Mentre i mercati si innervosiscono, due giorni fa si è consumata l’ennesima tenzone mediatica a corollario della lunga negoziazione tra il presidente Obama – andato in prime time dalla Casa Bianca con una specie di discorso alla nazione – e lo speaker della Camera dei Rappresentanti, John Boehner che gli ha risposto di tutto punto nella stessa serata. Nel suo discorso Obama ha messo in campo un po’ di “scare tactics”, un po’ di tenue terrorismo psicologico, richiamando la possibilità del declassamento del debito americano (“Un piano di estensione del tetto al debito di sei mesi non eviterebbe il declassamento” ha dichiarato Obama) e del default (“Siamo sull’orlo di un default che potrebbe fare molto male all’economia” statunitense). La risposta di John Boehner ha tuonato più o meno così: “Il presidente vuole un assegno in bianco. Non lo avrà. E’ ora di tagliare la spesa”. Nel suo conciso intervento (quello del presidente Obama è durato 15 minuti), Boehner ha anche rilanciato la proposta di legge nota con il nome di “Cut, Cap and Balance Act”, votata dalla Camera bassa ma mai approdata al Senato a guida Democratica, che introdurrebbe forti tagli alla spesa pubblica storica portandola in poco meno di un decennio sotto il 20%. Un testo che tanto piace al senatore Repubblicano del caucus del Tea Party, John DeMint.
Con il discorso dell’altro ieri Obama ha di fatto ripreso in mano le redini delle negoziazioni politiche, dopo l’ennesimo tentativo fallito di delega al Congresso per l’elaborazione di un piano bipartisan, quello della “banda dei sei”, una proposta fatta da tre senatori Democratici e tre senatori Repubblicani che si sono messi insieme per tirare fuori un accordo compromissorio che tenesse insieme le richieste Repubblicane di taglio alla spesa e un aumento delle tasse per finanziare parzialmente l’aumento del tetto al debito. Un ircocervo morto sul nascere.

Azione richiesta 1:
Secondo il testo sul tetto del debito, quanto è durato il discorso del presidente Obama?
Azione richiesta 2:
Trascrivi senza modifiche la parte del testo sul tetto del debito che si apre con le parole contenenti "Con il discorso" e si chiude con "morto sul nascere.".

Dati dell'esercizio:
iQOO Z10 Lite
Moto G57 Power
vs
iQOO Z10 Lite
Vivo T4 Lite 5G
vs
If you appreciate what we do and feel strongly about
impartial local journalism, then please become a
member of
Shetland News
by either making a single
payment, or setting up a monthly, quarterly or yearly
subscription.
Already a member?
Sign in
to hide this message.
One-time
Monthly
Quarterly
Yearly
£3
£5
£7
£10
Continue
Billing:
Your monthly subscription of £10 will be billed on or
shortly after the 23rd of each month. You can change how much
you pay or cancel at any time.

* * *

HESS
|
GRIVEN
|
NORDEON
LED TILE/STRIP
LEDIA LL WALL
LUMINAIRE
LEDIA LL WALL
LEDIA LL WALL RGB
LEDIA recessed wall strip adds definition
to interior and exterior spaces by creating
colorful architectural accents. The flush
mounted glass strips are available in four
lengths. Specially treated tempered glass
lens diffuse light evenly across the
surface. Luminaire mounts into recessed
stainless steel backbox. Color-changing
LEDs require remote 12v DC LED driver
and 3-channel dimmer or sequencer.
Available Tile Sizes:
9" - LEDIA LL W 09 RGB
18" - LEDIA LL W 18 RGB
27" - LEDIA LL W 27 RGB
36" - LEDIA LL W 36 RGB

Risposta finale 1:
È durato 15 minuti.

Risposta finale 2:
Con il discorso dell’altro ieri Obama ha di fatto ripreso in mano le redini delle negoziazioni politiche, dopo l’ennesimo tentativo fallito di delega al Congresso per l’elaborazione di un piano bipartisan, quello della “banda dei sei”, una proposta fatta da tre senatori Democratici e tre senatori Repubblicani che si sono messi insieme per tirare fuori un accordo compromissorio che tenesse insieme le richieste Repubblicane di taglio alla spesa e un aumento delle tasse per finanziare parzialmente l’aumento del tetto al debito. Un ircocervo morto sul nascere.